Likelihood Ratio Confidence Sets for Sequential Decision Making
This provides a general solution for certifiable uncertainty estimates in sequential decision-making algorithms, addressing a bottleneck for researchers and practitioners in fields like bandits and survival analysis, though it is incremental as it builds on likelihood-based inference principles.
The paper tackles the problem of constructing adaptive, any-time valid confidence sequences for sequential decision making by proposing a likelihood ratio-based method that maintains prescribed coverage in a model-agnostic manner, and demonstrates its practical strength on applications like generalized linear bandits and survival analysis.
Certifiable, adaptive uncertainty estimates for unknown quantities are an essential ingredient of sequential decision-making algorithms. Standard approaches rely on problem-dependent concentration results and are limited to a specific combination of parameterization, noise family, and estimator. In this paper, we revisit the likelihood-based inference principle and propose to use likelihood ratios to construct any-time valid confidence sequences without requiring specialized treatment in each application scenario. Our method is especially suitable for problems with well-specified likelihoods, and the resulting sets always maintain the prescribed coverage in a model-agnostic manner. The size of the sets depends on a choice of estimator sequence in the likelihood ratio. We discuss how to provably choose the best sequence of estimators and shed light on connections to online convex optimization with algorithms such as Follow-the-Regularized-Leader.
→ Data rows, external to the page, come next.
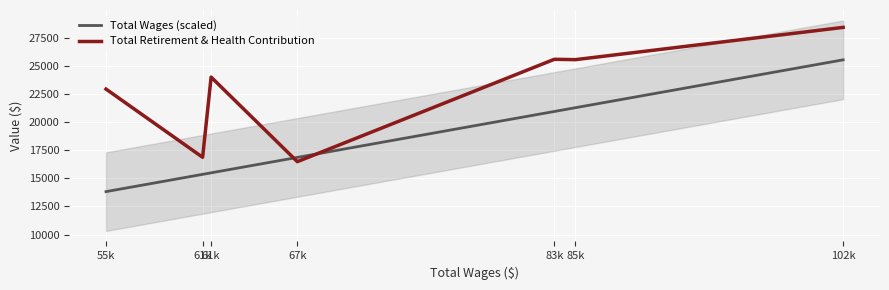

At which category is the sum across all series the highest?

102k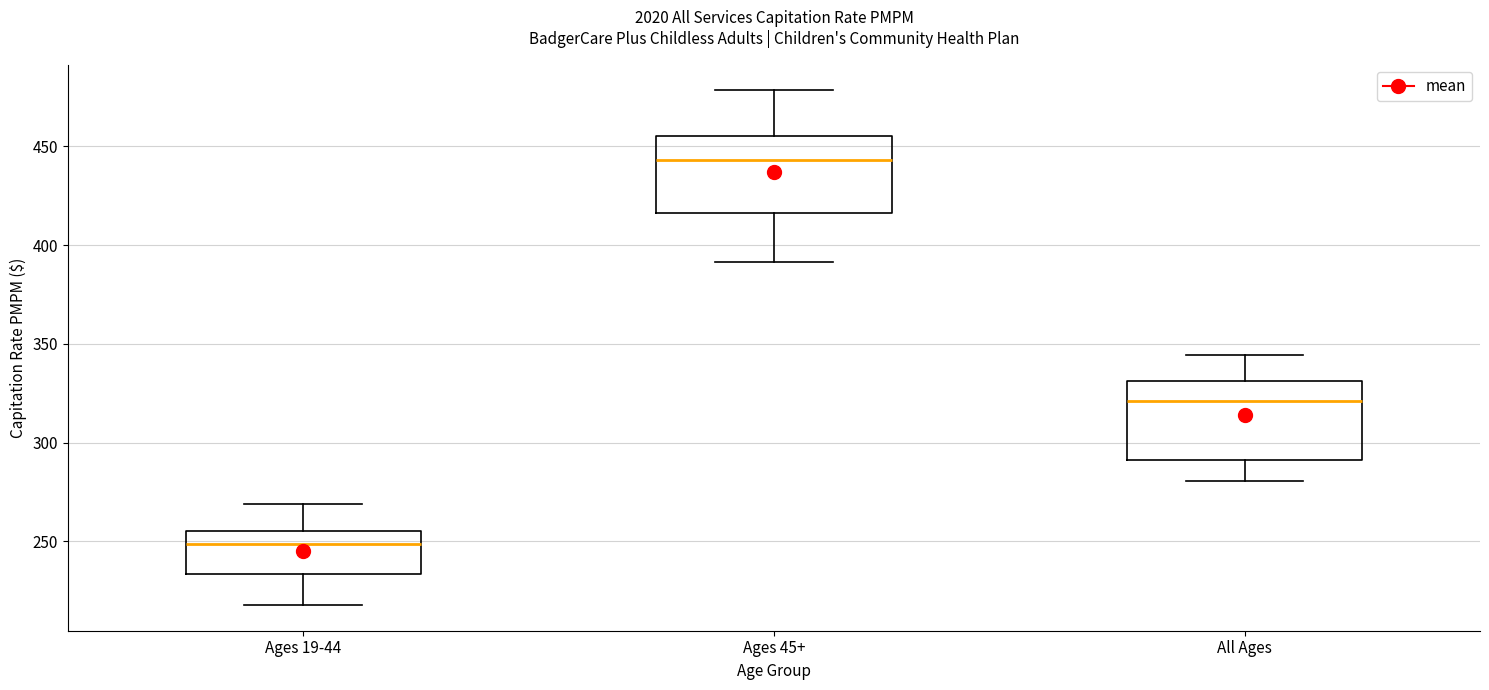

Reading left to right, read every box against the y-axis: the position of its median line, the range the box covers, and the ends of its whiskers. The values are not printed on the chart, so give them approximately, as read against the axis.

Ages 19-44: median 250, box 235 to 255, whiskers 220 to 270
Ages 45+: median 445, box 415 to 455, whiskers 390 to 480
All Ages: median 320, box 290 to 330, whiskers 280 to 345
To counteract the initially large bias of the estimators, we propose a reweighting scheme that also opens up deployment in non-parametric settings such as RKHS function classes. We provide a non-asymptotic analysis of the likelihood ratio confidence sets size for generalized linear models, using insights from convex duality and online learning. We showcase the practical strength of our method on generalized linear bandit problems, survival analysis, and bandits with various additive noise distributions.